Predicting PM2.5 levels and exceedance days using machine learning methods

Machine learning methods are increasingly being used in the field of air quality research to investigate the relationship between air pollutant levels, emissions, and meteorological changes over time. This research is used for both scientific investigation, and policy assessment and development. However, there is a lack of studies that have compared the performance of different machine learning methods. To address this gap, this paper employed various machine learning techniques, including decision tree, random forest (RF), support vector machine (SVM), support vector regression (SVR), k-nearest neighbor, neural network, and Gaussian process regression, to predict daily average PM2.5 levels and the number of days with PM2.5 exceedance in the South Coast Air Basin of California from 2000 to 2019. The models were trained using meteorological factors, estimated emissions, and large-scale climate indices as inputs. The SVR model demonstrated the highest predictive accuracy for PM2.5 levels and the SVM model gave the most accurate results for predicting the number of days with PM2.5 exceedances.

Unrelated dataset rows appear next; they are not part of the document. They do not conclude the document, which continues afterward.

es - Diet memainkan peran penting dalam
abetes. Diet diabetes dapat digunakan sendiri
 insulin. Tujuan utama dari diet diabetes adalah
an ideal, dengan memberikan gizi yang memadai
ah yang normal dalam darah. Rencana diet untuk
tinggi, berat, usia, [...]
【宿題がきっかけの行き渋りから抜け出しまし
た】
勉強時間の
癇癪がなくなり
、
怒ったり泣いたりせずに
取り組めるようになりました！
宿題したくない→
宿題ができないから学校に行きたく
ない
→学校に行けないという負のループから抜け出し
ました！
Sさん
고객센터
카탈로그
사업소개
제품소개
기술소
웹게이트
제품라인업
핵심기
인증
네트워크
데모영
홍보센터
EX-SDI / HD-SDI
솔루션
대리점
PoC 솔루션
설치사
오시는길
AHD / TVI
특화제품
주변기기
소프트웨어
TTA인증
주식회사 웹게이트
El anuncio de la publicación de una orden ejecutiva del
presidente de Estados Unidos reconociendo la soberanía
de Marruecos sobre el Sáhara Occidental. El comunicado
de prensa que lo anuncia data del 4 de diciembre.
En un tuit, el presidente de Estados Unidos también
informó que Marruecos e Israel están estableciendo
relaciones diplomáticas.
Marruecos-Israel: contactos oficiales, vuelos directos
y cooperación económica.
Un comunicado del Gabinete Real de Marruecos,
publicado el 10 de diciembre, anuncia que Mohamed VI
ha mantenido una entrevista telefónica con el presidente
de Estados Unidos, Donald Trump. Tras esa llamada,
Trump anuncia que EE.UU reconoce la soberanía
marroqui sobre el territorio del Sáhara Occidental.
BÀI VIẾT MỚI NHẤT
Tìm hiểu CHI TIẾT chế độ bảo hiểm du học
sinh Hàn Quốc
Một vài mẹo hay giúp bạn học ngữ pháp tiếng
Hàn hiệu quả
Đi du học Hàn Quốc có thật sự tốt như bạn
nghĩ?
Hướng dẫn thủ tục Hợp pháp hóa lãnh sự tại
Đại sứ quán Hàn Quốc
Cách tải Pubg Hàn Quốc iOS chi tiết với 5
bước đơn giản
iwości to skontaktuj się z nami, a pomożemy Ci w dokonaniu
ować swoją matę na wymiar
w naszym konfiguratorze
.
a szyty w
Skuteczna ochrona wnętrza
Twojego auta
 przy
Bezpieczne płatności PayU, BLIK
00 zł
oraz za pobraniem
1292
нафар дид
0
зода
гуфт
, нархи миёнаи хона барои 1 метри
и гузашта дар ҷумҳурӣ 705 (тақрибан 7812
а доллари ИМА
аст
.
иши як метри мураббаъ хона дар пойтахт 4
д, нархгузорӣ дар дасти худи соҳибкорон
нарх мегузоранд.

Conversely, the decision tree model performed the least accurately. The results also showed that emissions have a greater impact on PM2.5 levels over time compared to meteorological factors, though meteorology is responsible for daily variability. The most important meteorological factors were identified as surface relative humidity and relative humidity at 850 mbars, which are related to partitioning, cloud cover and wet deposition. We conducted sensitivity tests on the model's response to emissions and meteorological factors. The predicted PM2.5 from RF and SVR showed large correlations with emissions at the early period (2000–2010). However, the changes were minimal in more recent years (2011–2019), implying that there are biases in machine learning models, in which the models consistently predict the minimum PM2.5 levels at a baseline.